Amerika’nın* 23 yaşındaki ünlü kadın
besteci ve şarkıcı Nelly Furtado’nun, “Hatırla O Günleri”
adlı şarkısının açılış cümlesi şöyledir:
-”Radyodaki bokumu duyuncaya
kadar beni sevmiştin.”
Yine aynı şarkıcının, “Hey,
Adam!” adlı şarkısının bir yerinde şöyle der:
-”Gökyüzünde gölgeler var,
yağmur yağacak gibi ve havada yine boklar uçuşacak.”
Amerikalılar İnternet’te bir site
açmışlar, adı “Bok Şehri”. Ve bu siteye girdiğinizde,
bok yiyen insanların, bok yiyen genç kızların resimlerini görürsünüz.
İnanmayanlara sitenin adresini veriyorum: www.shitcity.com
Yalnız, kusmadan izleyebilmeniz için gerekli önlemleri
almanızı da öneriyorum!
Bol “bok”lu Amerikan
kültürünün önemli uzantıları olan Amerikan filmlerini İngilizce dilinde
seyredenler, en aşağılık küfürlerin yanında çok sık olarak “bok”

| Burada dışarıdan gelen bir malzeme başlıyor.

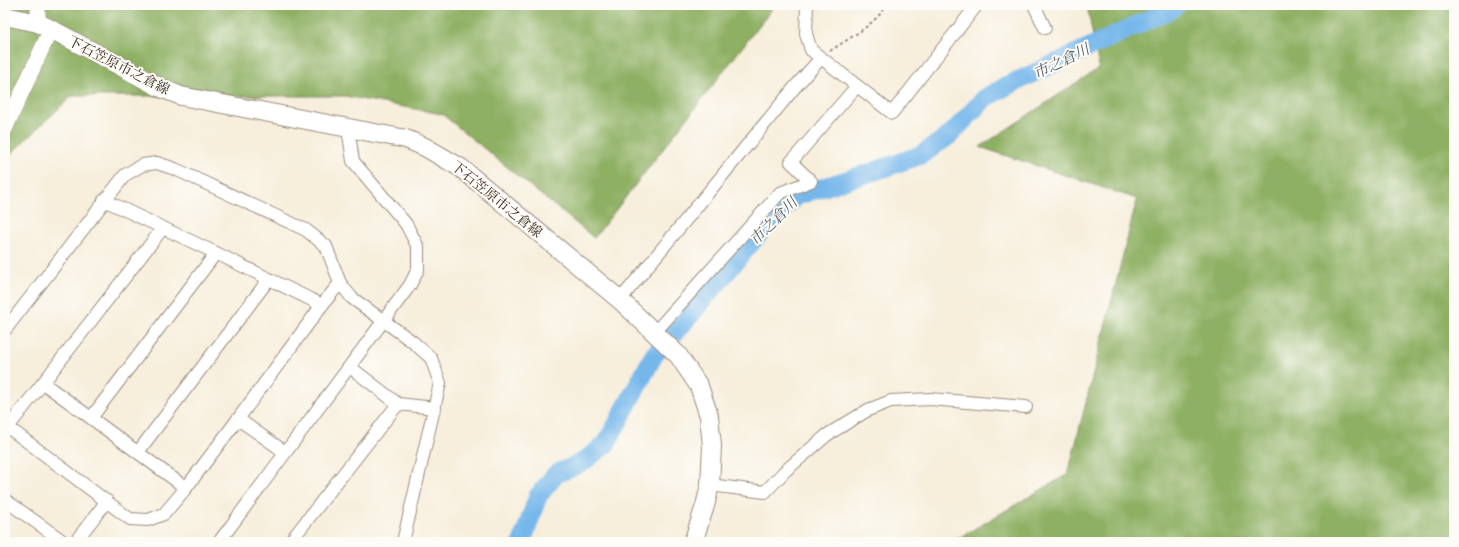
<svg xmlns="http://www.w3.org/2000/svg" width="1459" height="547" viewBox="0 0 1459 547" font-family="'EB Garamond','Noto Serif JP',serif">
<style>
.forest{fill:#8eb064;stroke:#646d41}
.lines{fill:none;stroke-linecap:round;stroke-linejoin:round}
.river{stroke:#76b7eb;stroke-width:19}
.minor-casing{stroke:#998c7c;stroke-width:14}
.tertiary-casing{stroke:#998c7c;stroke-width:16}
.secondary-casing{stroke:#998c7c;stroke-width:20}
.path{stroke:#998c7c;stroke-width:2;stroke-dasharray:3 3;stroke-linecap:butt}
.minor{stroke:#fff;stroke-width:12}
.tertiary{stroke:#fff;stroke-width:15}
.secondary{stroke:#fff;stroke-width:18}
.labels{text-anchor:middle;dominant-baseline:central;stroke-width:4;stroke-linejoin:round;paint-order:stroke}
.street-label{font-size:14px;fill:#3b2a1e;stroke:#fdfcf7}
.water-label{font-size:15px;font-style:italic;fill:#505b66;stroke:#fdfcf7}
</style>
<rect width="100%" height="100%" fill="#fdfcf7"/>
<filter id="ink" filterUnits="userSpaceOnUse"><feTurbulence type="fractalNoise" baseFrequency=".025" numOctaves="2"/><feDisplacementMap in="SourceGraphic" scale="8" xChannelSelector="R" yChannelSelector="G"/><feConvolveMatrix kernelMatrix="1 2 1 2 8 2 1 2 1" color-interpolation-filters="sRGB"/></filter>
<filter id="wash" filterUnits="userSpaceOnUse"><feTurbulence type="fractalNoise" baseFrequency=".012" numOctaves="4" result="noise"/><feDisplacementMap in="SourceGraphic" scale="16" xChannelSelector="R" yChannelSelector="G"/><feGaussianBlur stdDeviation="0.9" result="paint"/><feColorMatrix in="noise" values="0 0 0 0 0 0 0 0 0 0 0 0 0 0 0 0 0 1.4 0 .05"/><feComposite in="paint" operator="in"/></filter>
<g filter="url(#wash)">
<rect width="100%" height="100%" fill="#f7eedb"/>
<g class="forest">
<polygon points="5,5 775,5 594,238 442,114 345,96 72,96 5,159"/>
<polygon points="1087,5 1454,5 1454,542 952,542 1068,474 1137,199 980,147 1099,68"/>
</g>
<g class="lines">
<polyline class="river" points="522,542 538,496 556,474 583,462 606,444 654,355 693,312 762,230 796,196 875,171 921,155 950,135 986,97 1017,81 1167,11 1176,5"/>
</g>
</g>
<g filter="url(#ink)">
<g class="lines">
<g class="minor-casing">
<g id="minor">
<polyline points="807,5 806,34 811,50 892,113 977,5"/>
<polyline points="1034,5 1045,28"/>
<polyline points="104,200 216,253 322,305"/>
<polyline points="620,300 795,87 821,58"/>
<polyline points="5,330 125,175 142,165 157,163 175,169 306,230 326,246 340,283 352,298 413,342 431,358 440,383 403,542"/>
<polyline points="655,332 780,193 811,181 791,162 857,86"/>
<polyline points="350,367 398,404 435,408"/>
<polyline points="43,383 91,418 186,488"/>
<polyline points="91,418 216,253"/>
<polyline points="238,419 285,452"/>
<polyline points="5,425 130,519 148,520 164,514 186,488 238,419 322,305 340,283"/>
<polyline points="8,427 43,383 163,228"/>
<polyline points="138,452 269,279"/>
<polyline points="710,485 765,492 785,471 827,435 868,410 891,401 930,399 1026,407"/>
<polyline points="5,500 64,542"/>
<polyline points="75,542 107,501"/>
<polyline points="219,542 410,285 418,269 418,247 406,224 353,161 348,128"/>
<polyline points="290,542 398,404"/>
</g>
</g>
<g class="tertiary-casing">
<g id="tertiary">
<polyline points="38,23 38,5"/>
<polyline points="5,129 51,29"/>
</g>
</g>
<g class="secondary-casing">
<polyline id="secondary" points="5,16 38,23 51,29 161,88 181,96 406,139 425,147 461,168 620,300 678,355 699,386 709,416 712,446 710,485 705,506 693,542"/>
</g>
<path class="path" d="M830 51C852 36 872 27 887 5"/>
<use href="#minor" class="minor"/>
<use href="#tertiary" class="tertiary"/>
<use href="#secondary" class="secondary"/>
</g>
</g>
<g class="labels">
<g class="street-label">
<text transform="translate(119 65) rotate(27)">下石笠原市之倉線</text>
<text transform="translate(497 199) rotate(39)">下石笠原市之倉線</text>
</g>
<g class="water-label">
<text transform="translate(1061 61) rotate(-26)">市之倉川</text>
<text transform="translate(773 221) rotate(-45)">市之倉川</text>
</g>
</g>
<rect width="1459" height="547" fill="none" stroke="#fdfcf7" stroke-width="20"/>
</svg>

sözcüğünün kullanıldığını pekiyi bilirler. Ancak, bu filmlerin Türkçe dublajlı olanlarında, galiz
küfürler ve “bok” sözcüğü Türkçeye. “lanet olsun” diye
çevrilmiştir!
Amerikan kültürünü Türk halkına
benimsetmek isteyen işbirlikçiler. Amerikan kültürünün “bok”lu yanını
gizlemek için olacak, böyle bir hileye başvurmuşlar.
Amerikan kültürünün aşırı bir
cömertlikle ürettiği “boklu” deyimler olmasa. Amerikalılar kendilerini
ifade etmek için herhalde “bok” gibi ortada kalacaklardı!